6.) Ein Wort (oder auch mehrere Wörter) zu Osts Reizung
Eine Zwischenreizung auf 2er Stufe ist immer ein Risiko, gerade wenn die Gegner wissen, dass man mit einem Strafkontra passen muss und dessen Partner mit Kürze aufkontrieren soll. Aus dem Grund sollte eine Zwischenreizung auf 2er (oder höherer Stufe) nur mit einer guten Farbe gemacht werden. Die Ostfarbe ist für eine Zwischenreizung eindeutig zu schlecht. Dafür hat Ost natürlich Zusatzstärke. Wenn Ost passt, ist es schwierig, die Punktstärke im späteren Verlauf der Reizung noch zu zeigen, wenn es überhaupt zu einem späteren Verlauf der Reizung kommt. In Anbetracht der schlechten Coeurs, der Zusatzstärke und der Piks hinter Nords Reizung ist 1 SA sicherlich eine gute Alternative.
7.) Was wurde an allen Tischen gespielt?
Von 8 Tischen wurde 5x 2♥ gespielt. In zwei der fünf Fälle wartete Süd allerdings vergeblich auf ein Kontra seines Partners. Diese Kontrakte fielen meist dreimal, einmal sogar viermal. Insofern hat sich das Kontra gelohnt.

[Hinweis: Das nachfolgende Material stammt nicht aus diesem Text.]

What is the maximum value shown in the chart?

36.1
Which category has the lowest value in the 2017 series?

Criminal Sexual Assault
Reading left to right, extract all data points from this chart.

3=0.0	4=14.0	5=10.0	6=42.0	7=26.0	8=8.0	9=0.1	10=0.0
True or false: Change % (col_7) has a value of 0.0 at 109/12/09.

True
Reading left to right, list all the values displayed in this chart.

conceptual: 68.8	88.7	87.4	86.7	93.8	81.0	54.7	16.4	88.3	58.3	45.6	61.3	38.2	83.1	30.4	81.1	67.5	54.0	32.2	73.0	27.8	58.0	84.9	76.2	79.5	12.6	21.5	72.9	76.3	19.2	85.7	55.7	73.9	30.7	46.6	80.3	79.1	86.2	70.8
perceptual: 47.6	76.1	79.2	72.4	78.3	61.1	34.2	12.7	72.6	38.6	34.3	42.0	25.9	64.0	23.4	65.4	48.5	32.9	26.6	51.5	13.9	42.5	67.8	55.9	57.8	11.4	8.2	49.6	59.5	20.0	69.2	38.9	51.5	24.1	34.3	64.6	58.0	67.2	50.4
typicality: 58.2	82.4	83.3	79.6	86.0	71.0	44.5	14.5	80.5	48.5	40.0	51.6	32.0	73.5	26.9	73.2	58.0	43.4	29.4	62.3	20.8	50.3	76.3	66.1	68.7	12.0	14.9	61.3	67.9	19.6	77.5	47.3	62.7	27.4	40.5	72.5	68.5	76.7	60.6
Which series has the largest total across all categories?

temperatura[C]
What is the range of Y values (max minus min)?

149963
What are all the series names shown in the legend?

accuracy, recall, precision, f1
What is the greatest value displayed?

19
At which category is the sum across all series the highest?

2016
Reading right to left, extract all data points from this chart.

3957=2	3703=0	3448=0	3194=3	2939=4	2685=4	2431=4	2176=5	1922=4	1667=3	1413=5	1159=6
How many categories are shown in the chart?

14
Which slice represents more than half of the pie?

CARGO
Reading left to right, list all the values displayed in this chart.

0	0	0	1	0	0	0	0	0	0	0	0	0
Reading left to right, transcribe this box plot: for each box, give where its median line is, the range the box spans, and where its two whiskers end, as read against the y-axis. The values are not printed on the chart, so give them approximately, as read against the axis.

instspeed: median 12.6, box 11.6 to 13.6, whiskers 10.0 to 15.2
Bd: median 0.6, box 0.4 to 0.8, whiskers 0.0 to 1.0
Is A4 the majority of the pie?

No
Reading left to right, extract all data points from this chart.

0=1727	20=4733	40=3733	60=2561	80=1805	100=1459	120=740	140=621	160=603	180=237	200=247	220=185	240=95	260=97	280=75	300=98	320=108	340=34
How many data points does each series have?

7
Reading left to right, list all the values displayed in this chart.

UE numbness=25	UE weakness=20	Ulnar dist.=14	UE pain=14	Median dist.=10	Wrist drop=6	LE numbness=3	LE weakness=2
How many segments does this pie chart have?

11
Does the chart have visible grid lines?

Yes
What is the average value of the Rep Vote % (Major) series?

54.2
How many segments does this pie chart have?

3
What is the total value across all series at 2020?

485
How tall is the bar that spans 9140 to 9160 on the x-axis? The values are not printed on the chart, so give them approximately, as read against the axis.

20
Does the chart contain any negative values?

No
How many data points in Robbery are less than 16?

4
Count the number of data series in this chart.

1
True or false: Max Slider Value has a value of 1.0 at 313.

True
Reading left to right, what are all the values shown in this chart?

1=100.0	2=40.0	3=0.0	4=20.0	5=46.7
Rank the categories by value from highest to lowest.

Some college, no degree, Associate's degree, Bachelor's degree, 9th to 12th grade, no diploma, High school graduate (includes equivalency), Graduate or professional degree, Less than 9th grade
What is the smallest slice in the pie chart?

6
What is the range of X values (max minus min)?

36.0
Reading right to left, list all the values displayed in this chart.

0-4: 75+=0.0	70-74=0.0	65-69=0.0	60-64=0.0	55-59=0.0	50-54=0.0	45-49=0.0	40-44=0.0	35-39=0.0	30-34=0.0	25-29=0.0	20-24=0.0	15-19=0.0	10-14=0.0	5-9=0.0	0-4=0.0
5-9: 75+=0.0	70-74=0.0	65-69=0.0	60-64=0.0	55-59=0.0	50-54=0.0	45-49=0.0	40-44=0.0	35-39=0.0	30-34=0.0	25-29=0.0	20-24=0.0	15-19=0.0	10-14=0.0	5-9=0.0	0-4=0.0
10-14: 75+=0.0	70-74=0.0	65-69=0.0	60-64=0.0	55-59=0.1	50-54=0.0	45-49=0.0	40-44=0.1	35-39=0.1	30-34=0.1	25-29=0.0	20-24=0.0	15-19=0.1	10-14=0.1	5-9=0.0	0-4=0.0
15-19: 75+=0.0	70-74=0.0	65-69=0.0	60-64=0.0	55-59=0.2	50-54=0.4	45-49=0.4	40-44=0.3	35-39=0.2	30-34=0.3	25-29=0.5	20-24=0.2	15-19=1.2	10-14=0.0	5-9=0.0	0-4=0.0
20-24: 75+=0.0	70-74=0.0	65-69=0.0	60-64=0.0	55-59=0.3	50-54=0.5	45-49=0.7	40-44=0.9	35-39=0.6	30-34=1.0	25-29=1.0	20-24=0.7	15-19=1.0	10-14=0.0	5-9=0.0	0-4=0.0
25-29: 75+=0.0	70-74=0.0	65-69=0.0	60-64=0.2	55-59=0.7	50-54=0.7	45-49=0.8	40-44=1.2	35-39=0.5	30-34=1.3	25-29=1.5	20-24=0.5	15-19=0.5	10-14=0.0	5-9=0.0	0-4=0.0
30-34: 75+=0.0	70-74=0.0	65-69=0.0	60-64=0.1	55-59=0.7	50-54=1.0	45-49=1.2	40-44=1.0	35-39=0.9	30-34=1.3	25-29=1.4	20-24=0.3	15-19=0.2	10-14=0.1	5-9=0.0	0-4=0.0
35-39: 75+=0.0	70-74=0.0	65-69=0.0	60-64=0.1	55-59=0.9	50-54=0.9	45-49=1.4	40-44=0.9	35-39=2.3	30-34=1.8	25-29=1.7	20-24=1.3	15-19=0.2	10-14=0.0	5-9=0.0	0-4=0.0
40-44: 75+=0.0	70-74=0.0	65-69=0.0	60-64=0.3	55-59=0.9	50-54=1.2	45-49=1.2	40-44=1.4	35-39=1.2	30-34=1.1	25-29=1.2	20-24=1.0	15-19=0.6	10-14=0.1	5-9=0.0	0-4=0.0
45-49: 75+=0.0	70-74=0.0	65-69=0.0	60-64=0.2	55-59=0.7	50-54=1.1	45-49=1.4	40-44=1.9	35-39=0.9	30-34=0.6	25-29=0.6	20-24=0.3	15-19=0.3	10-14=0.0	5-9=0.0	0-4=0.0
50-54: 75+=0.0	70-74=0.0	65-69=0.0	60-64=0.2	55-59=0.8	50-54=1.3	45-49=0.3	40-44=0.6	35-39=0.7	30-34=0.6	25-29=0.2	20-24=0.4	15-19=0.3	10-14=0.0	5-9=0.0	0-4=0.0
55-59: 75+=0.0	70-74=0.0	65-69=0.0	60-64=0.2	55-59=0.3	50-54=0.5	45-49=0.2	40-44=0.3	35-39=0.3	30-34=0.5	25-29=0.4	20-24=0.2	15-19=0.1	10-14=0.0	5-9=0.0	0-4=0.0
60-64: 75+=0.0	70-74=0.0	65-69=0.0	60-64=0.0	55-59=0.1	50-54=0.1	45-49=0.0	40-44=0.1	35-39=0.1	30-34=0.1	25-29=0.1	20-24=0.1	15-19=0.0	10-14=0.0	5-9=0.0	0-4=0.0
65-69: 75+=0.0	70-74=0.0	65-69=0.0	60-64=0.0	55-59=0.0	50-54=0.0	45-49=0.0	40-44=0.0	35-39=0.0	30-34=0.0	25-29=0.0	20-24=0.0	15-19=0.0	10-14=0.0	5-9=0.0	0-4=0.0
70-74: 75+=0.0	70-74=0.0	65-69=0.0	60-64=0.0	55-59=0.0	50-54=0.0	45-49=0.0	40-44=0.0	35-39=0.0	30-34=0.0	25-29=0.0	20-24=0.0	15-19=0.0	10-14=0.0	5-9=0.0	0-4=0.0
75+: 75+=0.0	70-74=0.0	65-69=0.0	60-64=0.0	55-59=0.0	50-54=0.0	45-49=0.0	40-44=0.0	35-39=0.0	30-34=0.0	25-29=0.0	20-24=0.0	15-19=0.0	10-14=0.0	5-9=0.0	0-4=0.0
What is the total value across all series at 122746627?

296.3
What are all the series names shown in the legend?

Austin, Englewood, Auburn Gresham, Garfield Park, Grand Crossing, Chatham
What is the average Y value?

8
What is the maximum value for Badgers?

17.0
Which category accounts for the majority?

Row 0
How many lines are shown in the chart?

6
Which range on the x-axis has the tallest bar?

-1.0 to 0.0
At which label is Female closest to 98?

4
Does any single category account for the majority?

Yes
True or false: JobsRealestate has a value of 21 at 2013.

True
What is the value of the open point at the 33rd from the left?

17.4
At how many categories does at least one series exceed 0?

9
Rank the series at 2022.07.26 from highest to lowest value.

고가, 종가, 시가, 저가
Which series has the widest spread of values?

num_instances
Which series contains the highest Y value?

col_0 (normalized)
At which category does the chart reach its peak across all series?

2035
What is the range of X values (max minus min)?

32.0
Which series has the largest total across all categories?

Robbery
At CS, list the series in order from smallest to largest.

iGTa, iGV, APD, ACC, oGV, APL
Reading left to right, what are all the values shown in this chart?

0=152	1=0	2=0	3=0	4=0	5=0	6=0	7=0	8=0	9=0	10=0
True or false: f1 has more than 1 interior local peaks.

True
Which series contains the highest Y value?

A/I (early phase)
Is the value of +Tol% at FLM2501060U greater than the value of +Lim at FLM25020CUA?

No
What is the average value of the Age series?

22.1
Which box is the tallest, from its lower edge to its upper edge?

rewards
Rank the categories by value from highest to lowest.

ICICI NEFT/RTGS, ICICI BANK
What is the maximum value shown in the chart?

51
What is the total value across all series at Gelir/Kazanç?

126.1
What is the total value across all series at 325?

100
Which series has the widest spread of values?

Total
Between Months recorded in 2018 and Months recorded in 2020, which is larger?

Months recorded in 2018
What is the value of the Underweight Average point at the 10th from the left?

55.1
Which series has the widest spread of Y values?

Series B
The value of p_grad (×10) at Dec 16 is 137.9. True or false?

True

An den anderen 3 Tischen hat Süd nicht gepasst sondern je einmal 2SA, 3SA und 3♣ gereizt. Alle daraus resultierenden Kontrakte fielen. Das zeigt deutlich: Wenn man so viele Stiche in Gegners Farbe hat, dann ist es doch einfacher, mehr als 5 Stiche in Gegners Kontrakt zu machen, als dass man selber 8, 9 oder noch mehr Stiche in einem eigenen Kontrakt schaffen muss.